I am struck by the frequency with which the media are uncritically giving space to employers groups complaining about a supposed lack of skills. In Germany the idea does not seem completely absurd. Unemployment is at 5.5%, but there is considerable regional variation. Moreover, the German population is set to decline in the coming years.
At European level it seems little short of amazing at a time when European unemployment is at record levels. (Even in Germany there is substantial untapped labour resources in the form of involuntary part-time work and low female employment.) A recent example was the Financial Times, sounding the “alarm over skills shortage in Europe”. The FT journalist gives space to a series of European captains of industry to complain about
a growing skills shortage on the continent that threatens their competitiveness and leaves manufacturing companies scrambling to find enough engineers.
One’s heart truly bleeds. May I suggest, as a minimum, four simple questions that a decent journalist should have put to his interview partners.

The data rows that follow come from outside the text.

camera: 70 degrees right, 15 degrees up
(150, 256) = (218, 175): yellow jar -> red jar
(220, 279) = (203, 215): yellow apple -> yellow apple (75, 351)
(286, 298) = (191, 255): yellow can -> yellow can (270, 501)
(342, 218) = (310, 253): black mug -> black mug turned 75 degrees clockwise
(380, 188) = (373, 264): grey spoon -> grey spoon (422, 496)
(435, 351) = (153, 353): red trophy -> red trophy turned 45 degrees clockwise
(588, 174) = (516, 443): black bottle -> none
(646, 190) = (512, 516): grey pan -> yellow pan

The first is surely rather obvious. If, as reported in the article, manufacturing output is more than 10% down from its peak and the sector has shed almost a tenth of its workers, and evidence is cited that small manufacturers are going to the wall for lack of access to finance, just how plausible is the whole idea of imminent skill shortages in Europe at all.
Second, how does the threat to “move more research and development facilities to countries with a greater supply of engineers” if European governments fail to invest in education and lowering youth unemployment square with corporations’ systematic attempts to minimize their tax burden by shifting profits to tax havens and negotiating off-the-record tax holidays, playing off one government against another while resisting EU tax harmonisation.

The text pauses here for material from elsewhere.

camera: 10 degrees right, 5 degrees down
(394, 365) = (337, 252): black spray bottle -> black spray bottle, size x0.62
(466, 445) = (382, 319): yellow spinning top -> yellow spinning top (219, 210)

Third, what about corporate investment in human capital? A German industrialist might have been asked whether some of the more than EUR25 billion that the 30 Dax companies are reportedly distributing to shareholders this year should have been invested in training and apprenticeship programmes; a Spaniard whether the professed concern for developing human capital can be taken seriously given that young people are virtually only ever offered successive short-run employment contracts and no attempt is made to keep them on in a downturn.

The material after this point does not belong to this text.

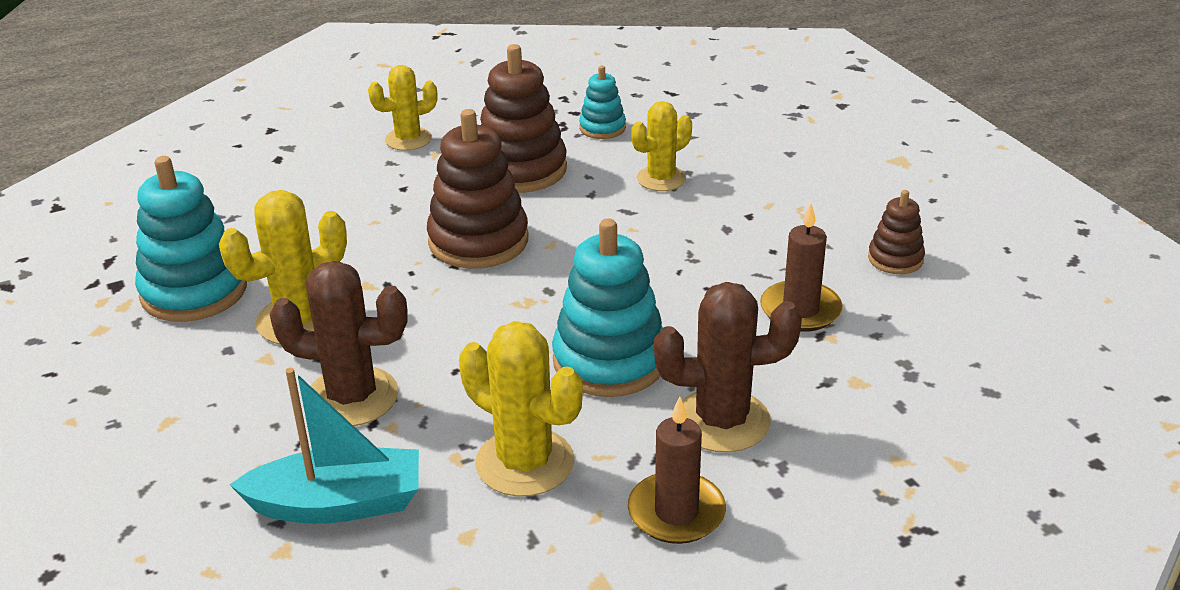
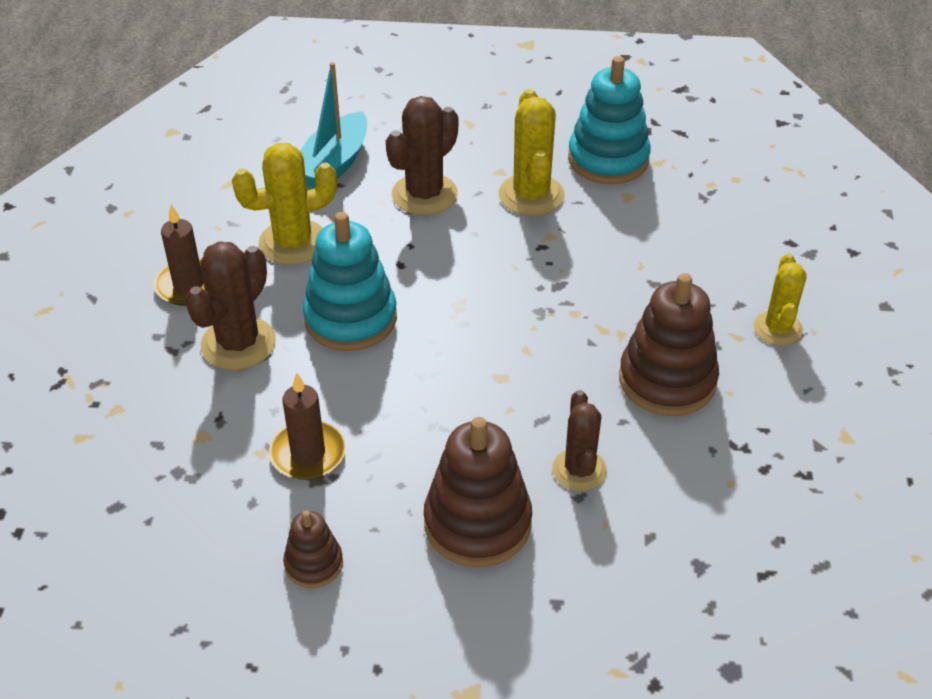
camera: 120 degrees right, 10 degrees up
(478, 241) = (564, 311): brown stacking toy -> brown stacking toy (477, 523)
(602, 128) = (714, 474): turquoise stacking toy -> none
(661, 179) = (579, 470): yellow cactus -> brown cactus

Fourth, rather than shedding crocodile tears about youth unemployment, what are business lobby groups, otherwise so active in defending their special interests, doing to end and reverse the destructive austerity policies in Europe that risk lasting damage to the manufacturing base of the continent and are threatening a lost generation of young workers whose skills and motivation are eroding as their prospects of employment in stable, high-quality jobs recede ever further?
Rather than hob-nobbing with the movers and shakers of industry and finance, correspondents writing on such issues are heartily recommended to have lunch with some of Europe’s unemployed youngsters before foraying into the debate on skills shortages in Europe. They shouldn’t be too hard to find: there are 5.7 million of them. Unlike with the captains of industry, the journalist will have to pick up the bill, though.